The doctor gives her a selection of printouts from the scan, which Jessica slides inside her jacket pocket before heading out into the pale darkness of the November dusk.
FORTY-EIGHT
“JESSICA, HI, HOW are you?”
Jessica looks at Amber Randall on the screen of her phone. She’s moving through a busy street somewhere, her face framed by the fur of a raccoon-trim hood.
“I’m good. You’re back in town?”
“Yeah. We got back last night.”
“Me too.”
“You went away?”
“Yeah. Just a few days down by the sea.”
“Good,” says Amber. “That’s good. And listen. I wanted to check in with you. See how you’re doing?”
“I’m okay.” Jessica glances around her empty office as she says this, feels the rumble of hunger in her belly from her missed breakfast, sees the unzipped backpack she still hasn’t unpacked from her trip sitting in the doorway to her bedroom. “Yeah. I’m good. How are the twins?”
“Getting back to normal. I’m taking them to see a hypnotherapist, every day. It’s intense. But we’re getting there.”

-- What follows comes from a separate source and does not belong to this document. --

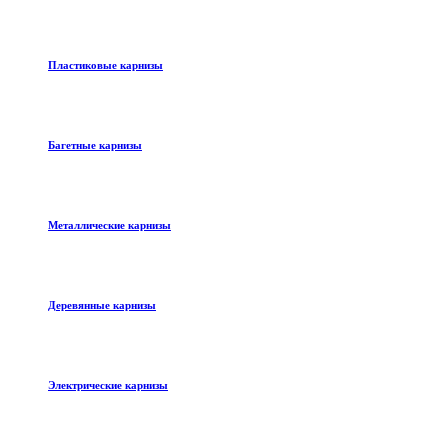
Пластиковые карнизы
Багетные карнизы
Металлические карнизы
Деревянные карнизы
Электрические карнизы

“Great,” says Jessica. “That’s great.”
“So I have had a cancelation, for this afternoon. Three thirty. Would you be able to get over to my place? I’d love to do that session with you that I promised.”
“Oh.” Jessica sits up straight. This she has not been expecting. But yeah, she thinks. Yes. Only a few weeks ago, she was a hard no on the subject of therapy. Now she is a soft, tentative yes. “Right,” she says, “yeah. I guess. I’ll see you there. Do I need to bring anything?”

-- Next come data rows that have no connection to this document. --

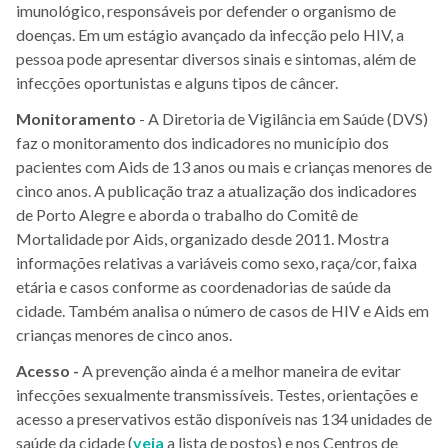
imunológico, responsáveis por defender o organismo de
doenças. Em um estágio avançado da infecção pelo HIV, a
pessoa pode apresentar diversos sinais e sintomas, além de
infecções oportunistas e alguns tipos de câncer.
Monitoramento
- A Diretoria de Vigilância em Saúde (DVS)
faz o monitoramento dos indicadores no município dos
pacientes com Aids de 13 anos ou mais e crianças menores de
cinco anos. A publicação traz a atualização dos indicadores
de Porto Alegre e aborda o trabalho do Comitê de
Mortalidade por Aids, organizado desde 2011. Mostra
informações relativas a variáveis como sexo, raça/cor, faixa
etária e casos conforme as coordenadorias de saúde da
cidade. Também analisa o número de casos de HIV e Aids em
crianças menores de cinco anos.
Acesso -
A prevenção ainda é a melhor maneira de evitar
infecções sexualmente transmissíveis. Testes, orientações e
acesso a preservativos estão disponíveis nas 134 unidades de
saúde da cidade (
veja
a lista de postos) e nos Centros de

She sees Amber smile. “No, just your good self. And an open mind.”
Amber is wearing a sweater with a gigantic turtleneck that looks like it’s swallowing her whole, when she greets Jessica from the elevator. She peers at Jessica through oversized reading glasses and smiles warmly.
“Come through,” she says, leading her across the vast lobby and into a small office set into the corner of the apartment. It has a solid plate-glass window overlooking the back of the building, and a sliding door onto a tiny terrace filled with potted plants. The room is lined with wood paneling and lit with small halogens in the ceiling.

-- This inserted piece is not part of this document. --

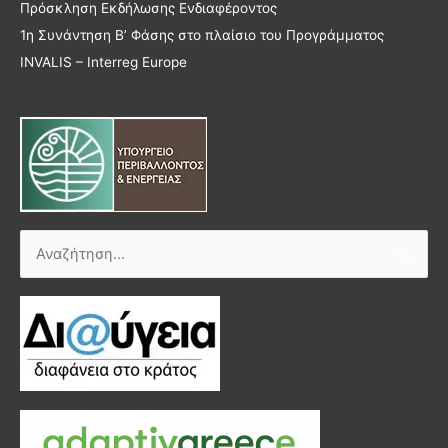
Πρόσκληση Εκδήλωσης Ενδιαφέροντος
1η Συνάντηση Β’ Φάσης στο πλαίσιο του Προγράμματος
INVALIS – Interreg Europe
Αναζήτηση
για:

“Do sit.” She gestures at a leather sofa. “Coffee? Soda?”
“Water, thank you.”
Amber pours her water from a bottle in the fridge hidden inside the cabinetry and passes it to Jessica. There is a tiny, suspended silence as Amber observes Jessica and forms a smile. Then her expression cracks and she says, “I am so, so, so sorry.”
“What for?”
“For what happened to you over there. But, you know, it feels to me like there was something else, something triggering? The way you were on the phone, when you wanted me to get you back to the US. You sounded so desperate. So close to breaking. What was that, Jessica? What was it that you found so triggering about your experience over there?”
And then Jessica tells her. She has nothing left to lose now. Her mind has softened to the concept of sharing her darkest secret with people who care about her. She tells Amber about the man named Kilgrave who kept her prisoner in his apartment for six months, who exerted mind control over her and made her behave heinously, used her as a puppet to perform depraved acts of violence, brutality, and control against innocent people.
Amber shakes her head disbelievingly when she finishes. “After what you’ve already been through, for it to happen to you again…I feel so bad. And please tell me, this Kilgrave, this ‘Purple Man,’ he’s in prison, right?”
Bam.
It’s still there. Anytime Jessica hears that name, anytime she sees a flash of purple, anytime her travels take her to the neighborhood where she was imprisoned by him for all those months, her heart rate goes up, her breath catches, fight-or-flight instincts engage to a sickening degree.
“I’m sorry,” says Amber. “I can see that even the mention of his name is enough to retraumatize you. Is there a name you’d prefer me to use when I refer to him?”
“Yeah. How about it?”
Amber nods. “Okay. So, how long ago was it that you escaped it?”